The federal government brought a False Claims Act action against an insurance company, alleging that the company participated in a scheme to obtain federally reinsured crop insurance payments for ineligible persons. The lower court, in dismissing the case on the eve of trial, ruled that the government had not sufficiently pled that the defendant “intended” for the “Government itself” to be involved in the payment decision, as required by the U.S. Supreme Court’s Allison Engine decision. The government appealed the decision, arguing that the defendant was well aware that its scheme would cause claims to be submitted to the Federal Crop Insurance Corporation (FCIC), which in turn would pay the bogus claims with federal funds.
In United States v. Hawley, 2010 WL 3292710 (8th Cir. Aug. 23, 2010), the Eighth Circuit started its analysis by noting that Allison Engine holds FCA defendants liable for “natural and foreseeable consequences” of their actions. Here, because the company and its principal agent were familiar with the FCIC payment process, the court easily determined that the defendant “intended” the “natural and foreseeable consequences” of having “Government itself” involved in the payment decision. In turn, the Eight Circuit reversed the lower court’s decision.
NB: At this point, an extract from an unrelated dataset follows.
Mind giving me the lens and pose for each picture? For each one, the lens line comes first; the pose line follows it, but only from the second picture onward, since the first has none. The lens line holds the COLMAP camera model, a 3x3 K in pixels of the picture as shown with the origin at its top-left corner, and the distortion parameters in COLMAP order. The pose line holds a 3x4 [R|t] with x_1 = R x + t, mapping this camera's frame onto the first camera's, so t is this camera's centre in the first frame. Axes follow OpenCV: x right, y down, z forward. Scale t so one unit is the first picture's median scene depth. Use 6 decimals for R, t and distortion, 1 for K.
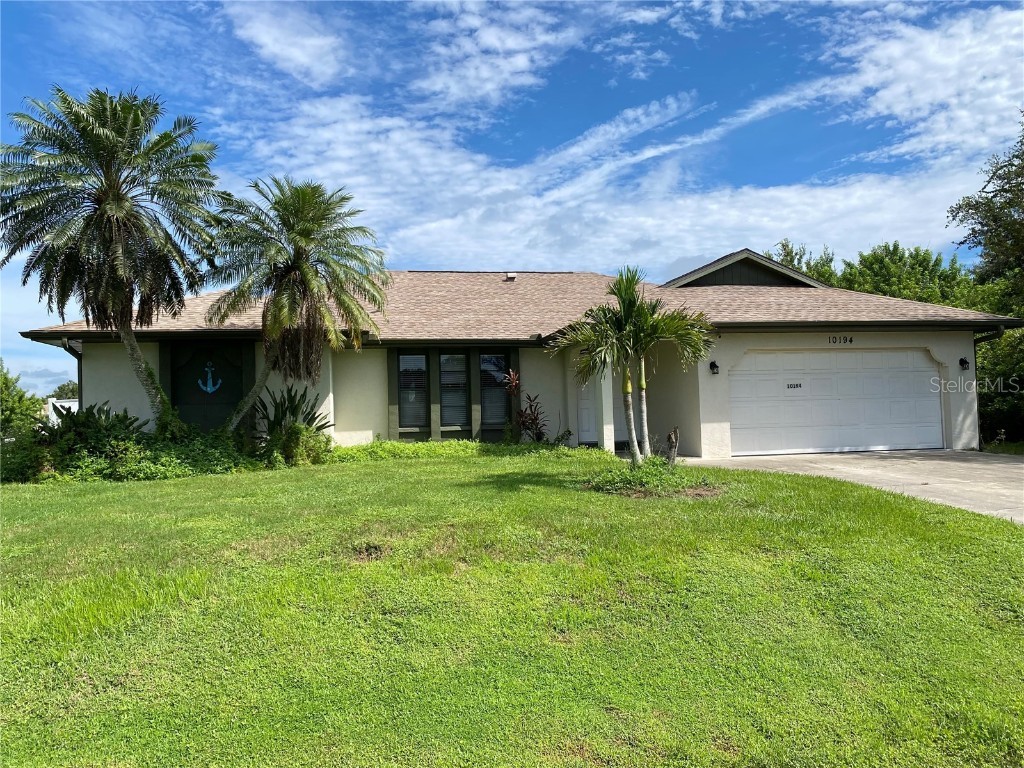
lens RADIAL K [[801.3, 0, 513.9], [0, 801.3, 387.8], [0, 0, 1]] dist [-0.037737, 0.028604]
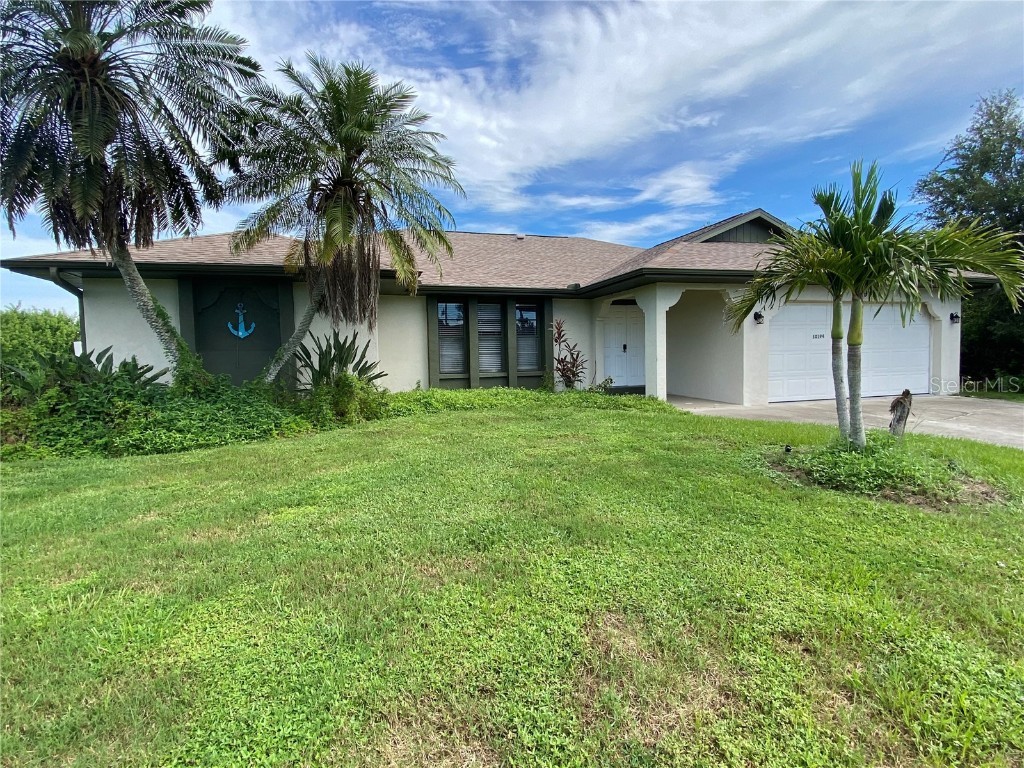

While the Allison Engine decision ultimately did not derail the government’s prosecution of this major crop insurance fraud scheme, the lower court’s decision was one of the driving forces behind the recent False Claims Act amendments. From Senator Grassley’s home state of Iowa, this decision came out just hours after Allison Engine identified a major loophole in the FCA’s liability provisions. In championing the FCA Amendments, Senator Grassley was rightly concerned that the court’s reasoning would quickly spread, for the “Government itself” is rarely involved in the “payment decision.” Indeed, our government largely relies on contractors to make payment decisions for everything from Medicare payments to hurricane relief efforts.
The resulting amendments now protect all federal funds, regardless of who actually inks the check. However, few courts have retroactively applied these amendments to cases that were filed prior to the enactment of the amendments. In turn, this means that the government and relators will need to wrestle with the Allison Engine “intent” requirement for a few more years.